■ Trecho
▬▬▬▬▬▬

A desembargadora Anna Carla Lopes, da 4ª Câmara Cível, autorizou nesta sexta-feira (19) a instalação da Comissão Parlamentar de Inquérito (CPI) da Câmara Municipal de João Pessoa que vai investigar o despejo irregular de esgoto na orla da capital paraibana. A decisão, no entanto, impõe restrições à atuação dos vereadores em relação à Companhia de Água e Esgotos da Paraíba (Cagepa).
Na decisão, a magistrada destacou que a Câmara não pode permitir ingerência indevida na esfera administrativa e institucional da companhia estadual. Ao mesmo tempo, ressaltou que a suspensão total dos trabalhos impediria o exercício da função fiscalizatória do Legislativo sobre um tema de interesse público ambiental.

▬▬▬▬▬▬

■ Descrição da tarefa
Reproduza o segmento do trecho sobre a CPI do esgoto que vai de "Na decisão, a" até "interesse público ambiental.".

▬▬▬▬▬▬

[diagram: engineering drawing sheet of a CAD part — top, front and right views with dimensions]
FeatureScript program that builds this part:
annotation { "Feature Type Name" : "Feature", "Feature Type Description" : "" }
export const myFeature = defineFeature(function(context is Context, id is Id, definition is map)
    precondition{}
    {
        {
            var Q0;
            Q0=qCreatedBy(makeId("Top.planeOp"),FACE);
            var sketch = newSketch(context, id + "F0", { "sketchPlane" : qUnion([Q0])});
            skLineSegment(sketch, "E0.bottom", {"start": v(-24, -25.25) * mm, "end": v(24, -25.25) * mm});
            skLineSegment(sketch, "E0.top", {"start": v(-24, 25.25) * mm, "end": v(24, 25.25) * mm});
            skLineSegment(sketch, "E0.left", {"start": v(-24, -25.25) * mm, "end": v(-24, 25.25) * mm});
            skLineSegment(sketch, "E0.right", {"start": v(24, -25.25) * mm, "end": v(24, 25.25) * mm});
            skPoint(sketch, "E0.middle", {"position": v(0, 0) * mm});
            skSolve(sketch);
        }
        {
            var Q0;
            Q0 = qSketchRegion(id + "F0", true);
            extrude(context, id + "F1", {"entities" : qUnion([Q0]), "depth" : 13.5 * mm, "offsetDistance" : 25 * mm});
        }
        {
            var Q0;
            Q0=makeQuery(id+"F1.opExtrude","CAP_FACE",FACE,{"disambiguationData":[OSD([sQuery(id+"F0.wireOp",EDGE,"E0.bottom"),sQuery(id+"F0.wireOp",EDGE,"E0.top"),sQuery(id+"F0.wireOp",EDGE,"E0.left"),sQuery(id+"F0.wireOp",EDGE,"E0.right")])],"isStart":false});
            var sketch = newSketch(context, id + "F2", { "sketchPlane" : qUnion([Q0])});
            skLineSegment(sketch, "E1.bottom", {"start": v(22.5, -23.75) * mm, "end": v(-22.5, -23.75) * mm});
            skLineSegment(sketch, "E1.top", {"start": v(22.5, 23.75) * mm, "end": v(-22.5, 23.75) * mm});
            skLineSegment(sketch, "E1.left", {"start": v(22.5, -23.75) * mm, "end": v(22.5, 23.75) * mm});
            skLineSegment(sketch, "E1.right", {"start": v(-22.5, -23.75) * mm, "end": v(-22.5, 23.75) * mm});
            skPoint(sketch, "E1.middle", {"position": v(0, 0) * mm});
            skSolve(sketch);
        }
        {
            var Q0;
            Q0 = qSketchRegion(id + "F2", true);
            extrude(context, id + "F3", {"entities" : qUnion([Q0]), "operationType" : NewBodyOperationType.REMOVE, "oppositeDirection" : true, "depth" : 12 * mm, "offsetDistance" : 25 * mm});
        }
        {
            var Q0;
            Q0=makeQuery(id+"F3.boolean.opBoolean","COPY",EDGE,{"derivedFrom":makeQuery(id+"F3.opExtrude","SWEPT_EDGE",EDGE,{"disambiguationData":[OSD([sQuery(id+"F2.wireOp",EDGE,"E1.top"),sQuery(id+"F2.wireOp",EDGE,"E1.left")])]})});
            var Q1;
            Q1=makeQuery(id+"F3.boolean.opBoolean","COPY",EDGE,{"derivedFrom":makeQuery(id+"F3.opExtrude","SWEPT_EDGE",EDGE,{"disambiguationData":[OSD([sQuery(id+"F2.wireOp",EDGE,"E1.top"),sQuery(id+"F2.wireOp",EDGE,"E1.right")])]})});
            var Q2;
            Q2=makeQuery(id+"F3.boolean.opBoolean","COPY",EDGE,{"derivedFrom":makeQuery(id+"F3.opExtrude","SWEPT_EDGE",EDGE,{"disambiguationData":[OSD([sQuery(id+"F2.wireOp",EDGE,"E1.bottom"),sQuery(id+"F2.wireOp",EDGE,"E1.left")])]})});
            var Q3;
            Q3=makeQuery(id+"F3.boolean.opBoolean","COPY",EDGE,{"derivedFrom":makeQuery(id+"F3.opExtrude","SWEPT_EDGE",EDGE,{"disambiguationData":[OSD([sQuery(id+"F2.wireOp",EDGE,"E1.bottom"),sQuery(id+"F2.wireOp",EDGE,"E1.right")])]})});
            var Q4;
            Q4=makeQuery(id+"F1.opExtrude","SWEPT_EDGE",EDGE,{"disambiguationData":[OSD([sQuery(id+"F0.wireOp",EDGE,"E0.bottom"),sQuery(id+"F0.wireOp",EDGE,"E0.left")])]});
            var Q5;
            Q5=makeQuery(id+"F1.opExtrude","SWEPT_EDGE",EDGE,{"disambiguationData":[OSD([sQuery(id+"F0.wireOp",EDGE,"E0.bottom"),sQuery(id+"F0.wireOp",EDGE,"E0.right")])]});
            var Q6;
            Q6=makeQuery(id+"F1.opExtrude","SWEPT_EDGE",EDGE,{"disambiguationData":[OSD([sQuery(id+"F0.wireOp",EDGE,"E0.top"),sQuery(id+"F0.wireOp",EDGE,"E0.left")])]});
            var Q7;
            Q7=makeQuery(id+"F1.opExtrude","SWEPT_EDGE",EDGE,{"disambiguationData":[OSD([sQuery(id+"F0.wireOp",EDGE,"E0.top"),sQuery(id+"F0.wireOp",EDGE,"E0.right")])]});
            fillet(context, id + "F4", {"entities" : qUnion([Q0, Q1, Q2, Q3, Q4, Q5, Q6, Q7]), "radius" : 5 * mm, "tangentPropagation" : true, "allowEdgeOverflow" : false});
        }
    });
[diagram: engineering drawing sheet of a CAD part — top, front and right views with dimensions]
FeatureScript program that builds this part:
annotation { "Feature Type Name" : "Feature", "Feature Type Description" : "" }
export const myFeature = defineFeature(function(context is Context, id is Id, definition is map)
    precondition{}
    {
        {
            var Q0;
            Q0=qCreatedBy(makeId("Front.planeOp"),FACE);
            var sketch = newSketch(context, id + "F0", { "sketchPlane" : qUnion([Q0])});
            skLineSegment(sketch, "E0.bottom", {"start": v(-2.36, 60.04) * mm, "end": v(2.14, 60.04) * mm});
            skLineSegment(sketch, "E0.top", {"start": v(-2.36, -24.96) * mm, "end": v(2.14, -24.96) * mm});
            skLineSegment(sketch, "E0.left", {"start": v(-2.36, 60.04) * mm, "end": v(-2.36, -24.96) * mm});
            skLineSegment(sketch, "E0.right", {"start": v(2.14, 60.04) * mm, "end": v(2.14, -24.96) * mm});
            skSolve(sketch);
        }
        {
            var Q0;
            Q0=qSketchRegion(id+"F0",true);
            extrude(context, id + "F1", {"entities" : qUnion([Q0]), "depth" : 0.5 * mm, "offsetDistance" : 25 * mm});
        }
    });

▬▬▬▬▬▬

■ Resultado do exercício
Na decisão, a magistrada destacou que a Câmara não pode permitir ingerência indevida na esfera administrativa e institucional da companhia estadual. Ao mesmo tempo, ressaltou que a suspensão total dos trabalhos impediria o exercício da função fiscalizatória do Legislativo sobre um tema de interesse público ambiental.